Denis Dutoit, a researcher at France’s CEA Tech center, described a deep learning core, PNeuro, designed for neural network processing chains.
The solution supports traditional image processing chains, such as filtering, without external image processing. The modular SIMD architecture can be sized to fit the best area/performance per application.
Dutoit said the energy consumption was much less than that of traditional cores from ARM and Nvidia on a benchmark application, recognizing faces from a database of 18,000 images at a recognition rate of 97 percent.

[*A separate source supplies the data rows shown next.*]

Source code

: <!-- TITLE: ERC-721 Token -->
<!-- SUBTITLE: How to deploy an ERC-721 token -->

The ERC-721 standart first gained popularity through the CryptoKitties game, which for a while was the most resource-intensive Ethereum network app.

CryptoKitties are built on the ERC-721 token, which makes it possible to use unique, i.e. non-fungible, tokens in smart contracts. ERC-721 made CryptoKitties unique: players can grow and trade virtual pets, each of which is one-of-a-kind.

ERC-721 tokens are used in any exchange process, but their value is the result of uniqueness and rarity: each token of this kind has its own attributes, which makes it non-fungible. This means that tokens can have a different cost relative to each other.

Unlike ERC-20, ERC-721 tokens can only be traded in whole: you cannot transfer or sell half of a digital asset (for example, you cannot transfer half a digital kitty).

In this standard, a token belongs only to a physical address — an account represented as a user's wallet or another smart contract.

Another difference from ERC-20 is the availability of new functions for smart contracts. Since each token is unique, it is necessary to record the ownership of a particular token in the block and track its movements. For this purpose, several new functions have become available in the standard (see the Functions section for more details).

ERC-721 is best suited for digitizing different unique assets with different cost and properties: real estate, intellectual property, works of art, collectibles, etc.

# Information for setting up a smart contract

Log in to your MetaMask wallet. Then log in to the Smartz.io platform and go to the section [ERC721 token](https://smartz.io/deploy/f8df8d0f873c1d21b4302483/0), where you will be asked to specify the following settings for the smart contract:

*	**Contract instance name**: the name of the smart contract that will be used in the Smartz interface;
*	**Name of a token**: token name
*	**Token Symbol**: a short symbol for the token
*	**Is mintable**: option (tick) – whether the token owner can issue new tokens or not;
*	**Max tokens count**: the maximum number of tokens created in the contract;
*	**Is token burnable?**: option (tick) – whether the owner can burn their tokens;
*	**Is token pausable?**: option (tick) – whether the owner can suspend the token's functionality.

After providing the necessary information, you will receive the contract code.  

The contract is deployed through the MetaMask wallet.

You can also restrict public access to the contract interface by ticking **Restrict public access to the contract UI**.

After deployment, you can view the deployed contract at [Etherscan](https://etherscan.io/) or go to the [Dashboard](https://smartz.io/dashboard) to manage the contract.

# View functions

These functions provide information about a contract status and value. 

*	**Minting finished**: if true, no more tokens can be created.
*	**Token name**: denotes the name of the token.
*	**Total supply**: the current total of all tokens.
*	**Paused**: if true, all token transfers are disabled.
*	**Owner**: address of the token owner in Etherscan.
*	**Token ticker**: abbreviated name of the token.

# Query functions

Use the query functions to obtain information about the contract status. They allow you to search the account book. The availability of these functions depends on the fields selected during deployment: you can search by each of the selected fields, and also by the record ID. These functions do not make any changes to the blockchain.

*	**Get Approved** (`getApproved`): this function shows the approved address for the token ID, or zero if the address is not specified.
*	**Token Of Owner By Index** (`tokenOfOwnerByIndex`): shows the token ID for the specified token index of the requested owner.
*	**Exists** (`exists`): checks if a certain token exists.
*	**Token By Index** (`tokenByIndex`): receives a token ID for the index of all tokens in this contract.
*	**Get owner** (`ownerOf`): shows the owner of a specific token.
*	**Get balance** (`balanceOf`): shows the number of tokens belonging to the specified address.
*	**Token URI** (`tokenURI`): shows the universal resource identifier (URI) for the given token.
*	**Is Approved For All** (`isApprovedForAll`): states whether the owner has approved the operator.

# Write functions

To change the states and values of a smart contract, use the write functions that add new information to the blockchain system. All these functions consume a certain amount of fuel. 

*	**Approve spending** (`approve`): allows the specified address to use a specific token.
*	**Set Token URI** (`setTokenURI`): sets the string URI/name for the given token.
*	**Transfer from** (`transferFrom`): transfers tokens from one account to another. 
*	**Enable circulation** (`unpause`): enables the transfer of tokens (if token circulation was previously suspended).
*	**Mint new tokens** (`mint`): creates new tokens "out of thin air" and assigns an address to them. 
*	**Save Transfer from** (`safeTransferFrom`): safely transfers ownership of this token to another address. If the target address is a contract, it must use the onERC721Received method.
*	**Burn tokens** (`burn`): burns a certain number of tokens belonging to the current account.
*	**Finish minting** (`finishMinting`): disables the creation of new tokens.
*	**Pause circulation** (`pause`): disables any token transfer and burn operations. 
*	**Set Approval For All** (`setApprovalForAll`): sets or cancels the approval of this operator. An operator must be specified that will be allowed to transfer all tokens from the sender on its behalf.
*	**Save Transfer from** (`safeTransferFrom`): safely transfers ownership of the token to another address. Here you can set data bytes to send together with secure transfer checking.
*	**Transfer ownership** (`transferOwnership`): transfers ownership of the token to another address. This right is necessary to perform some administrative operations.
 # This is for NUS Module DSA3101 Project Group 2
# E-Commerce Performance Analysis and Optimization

GPUs vs custom accelerators
The sharp uptake of AI in image and voice recognition, navigation systems, and digital assistants has come in part because the training cycles could be completed efficiently on massively parallel architectures, i.e., GPUs, said Bill Dally, chief scientist at Nvidia Inc. Alternatives to GPUs and CPUs are being developed that are faster, but less flexible. Dally conceded that creating a task-specific processor might result in a 20 percent performance gain, compared with a GPU or Transaction Processing Unit (TPU). However, “you would lose flexibility if the algorithm changes. It’s a continuum: (with GPUs) you give up a little efficiency while maximizing flexibility,” Dally said, predicting that “AI will dominate loads going forward.”
Joe Macri, a vice president at AMD, said that modern processors have high-speed interfaces with “lots of coherancy,” allowing dedicated processors and CPUs/GPUs to used shared memory. “It is not a question of an accelerator or a CPU. It’s both.”
Whether it is reconfigurable architectures, hard-wired circuits, and others, participants at the VLSI symposium agreed that AI is set to change lives around the globe. Macri pointed out that only 20 years ago, few people carried phones. Now, no one would even think of going out with their smart phone – it has become more important than carrying a billfold or purse, he noted. Twenty years from now, machine learning will be embedded into phones, homes, and factories, changing lives in ways few of us can foresee.